"Terkadang kita membutuhkan banyak alasan untuk membenci seseorang. Namun, sebaliknya untuk mencintai seseorang kita hanya perlu menemukan satu alasan konyol yang bodoh"
*****
Sekarang Rava, Hilmi, Helen, dan Amaya duduk bersama dalam ruang tamu Helen. Tatap tajam Rava masih memperhatikan Amaya, sementara wanita yang ditatapnya itu hanya bisa pasrah menunduk. Merasa malu dan takut di saat yang sama.
"Saya minta maaf, Pak. Saya benar-benar merasa bersalah atas kesalah-pahamannya," ucap Amaya masih dengan tatap menunduk
"Maaf? Saya enggak mau menerima permintaan maaf. Saya mau Anda bertanggung jawab dan menyelesaikan semua masalah hingga tuntas. Termasuk juga dengan pembersihan image saya. Dan jika dalam dua puluh empat jam semua belum selesai, maka saya akan melayangkan tuntutan pada Anda atas pencemaran nama baik."
"Gila kamu, Rav. Enggak usah bawa-bawa tuntutan saat masalahnya masih bisa diselesaikan baik-baik," tegur Helen tiba-tiba.
"Aku enggak ada urusan sama kamu, Len." Rava masih fokus pada Amaya. Kembali membuka suara tanpa peduli dengan tatapan sinis Helen. "Pokoknya saya mau masalah ini clear. Saya tunggu sampai besok. Kalau sampai pemberitaan jelek tentang saya masih ada, maka saya enggak akan segan-segan untuk menuntut Anda."
Tepat di akhir kalimat Rava, tiba-tiba saja muncul dua orang anak kecil yang masuk ke dalam Rumah Helen dan membuat pandang mereka seketika tertuju pada kedua anak tersebut.
"Anak-anak itu ...."
"Kakak sama Adek ngapain ke sini?!" pekik Amaya membuat Rava sedikit terkejut karenanya.
"Habis Ibu enggak balik-balik. Dava kira Ibu ke rumah Tante Helen karena mau jenguk, jadinya kita juga ikut nyusul, deh," jawab Dava yang lantas membuat Amaya bangun dari tempat duduk dan segera menghampiri kedua anaknya.
Wanita yang kukatai sinting ini adalah Ibu dari kedua anak yang kutemui di restoran dua bulan lalu? Anak yang mukanya sangat mirip denganku?!

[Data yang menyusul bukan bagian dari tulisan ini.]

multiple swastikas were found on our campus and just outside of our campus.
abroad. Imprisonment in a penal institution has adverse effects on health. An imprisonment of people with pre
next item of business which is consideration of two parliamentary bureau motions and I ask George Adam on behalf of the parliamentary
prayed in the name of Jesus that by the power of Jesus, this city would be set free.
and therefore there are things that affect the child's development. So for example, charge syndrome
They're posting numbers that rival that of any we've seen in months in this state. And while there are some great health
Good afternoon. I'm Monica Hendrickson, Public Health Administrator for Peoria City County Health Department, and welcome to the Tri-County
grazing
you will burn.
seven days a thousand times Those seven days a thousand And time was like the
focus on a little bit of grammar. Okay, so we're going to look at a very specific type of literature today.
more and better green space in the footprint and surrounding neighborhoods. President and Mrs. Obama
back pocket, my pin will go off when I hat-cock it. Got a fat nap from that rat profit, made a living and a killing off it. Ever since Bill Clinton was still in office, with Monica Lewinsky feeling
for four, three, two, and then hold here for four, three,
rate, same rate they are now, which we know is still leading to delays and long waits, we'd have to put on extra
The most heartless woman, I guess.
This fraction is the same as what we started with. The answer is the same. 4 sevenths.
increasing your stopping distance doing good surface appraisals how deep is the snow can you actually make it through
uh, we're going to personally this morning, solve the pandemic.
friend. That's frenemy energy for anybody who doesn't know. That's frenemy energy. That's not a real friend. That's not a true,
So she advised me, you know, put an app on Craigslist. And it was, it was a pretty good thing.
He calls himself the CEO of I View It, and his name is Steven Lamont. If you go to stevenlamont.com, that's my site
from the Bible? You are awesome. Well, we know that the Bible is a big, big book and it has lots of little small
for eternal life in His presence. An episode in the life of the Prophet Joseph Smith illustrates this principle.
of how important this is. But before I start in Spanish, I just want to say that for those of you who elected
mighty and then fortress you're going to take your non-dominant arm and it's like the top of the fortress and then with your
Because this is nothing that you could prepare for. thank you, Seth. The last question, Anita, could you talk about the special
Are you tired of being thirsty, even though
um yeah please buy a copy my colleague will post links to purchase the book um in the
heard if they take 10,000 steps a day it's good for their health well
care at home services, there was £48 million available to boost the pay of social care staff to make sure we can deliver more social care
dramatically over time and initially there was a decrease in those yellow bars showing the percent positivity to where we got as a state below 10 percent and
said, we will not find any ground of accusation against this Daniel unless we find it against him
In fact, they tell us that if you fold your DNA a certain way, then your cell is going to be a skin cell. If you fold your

"Loh, ini 'kan Om bule yang dulu!" seru Hana dengan pipi chubby-nya sambil mengarahkan satu telunjuk pada Rava.
"Adek, enggak sopan nunjuk-nunjuk orang begitu."
"Tapi, Om ini memang yang dulu ketemu sama Kakak di parkiran, Bu. Yang matanya kaya awan mendung," lanjut anak perempuan itu tak mau kalah. Membuat Rava hampir tersenyum dibuatnya.
"Salah mungkin. Ayo, kita pulang ke rumah saja. Di sini, Tante sama Omnya lagi sibuk," ucap Amaya sambil menggendong anak perempuannya dan menggenggam tangan anak laki-laki yang saat itu masih memperhatikan Rava lekat.
"Maaf, saya harus pulang dulu. Dan untuk masalah kita, saya akan menyelesaikannya sampai selesai. Anda tidak perlu khawatir. Saya akan menjamin bahwa pemberitaan terhadap Anda tidak akan ada lagi besok. Permisi."
Wanita itu pergi. Meninggalkan tiga orang yang masih menuntut penjelasan lebih. Bukan. Tepatnya Rava yang masih ingin mengetahui lebih banyak. Bukan tentang masalah mereka. Namun, mengenai kebenaran anak yang dibawanya. Anak yang entah mengapa kehadirannya membuat Rava ingin mengakui bahwa ia adalah Ayahnya. Ayah mereka.
.
.
"Anak itu ... mereka siapa?" tanya Rava memecah keheningan setelah kepergian Amaya.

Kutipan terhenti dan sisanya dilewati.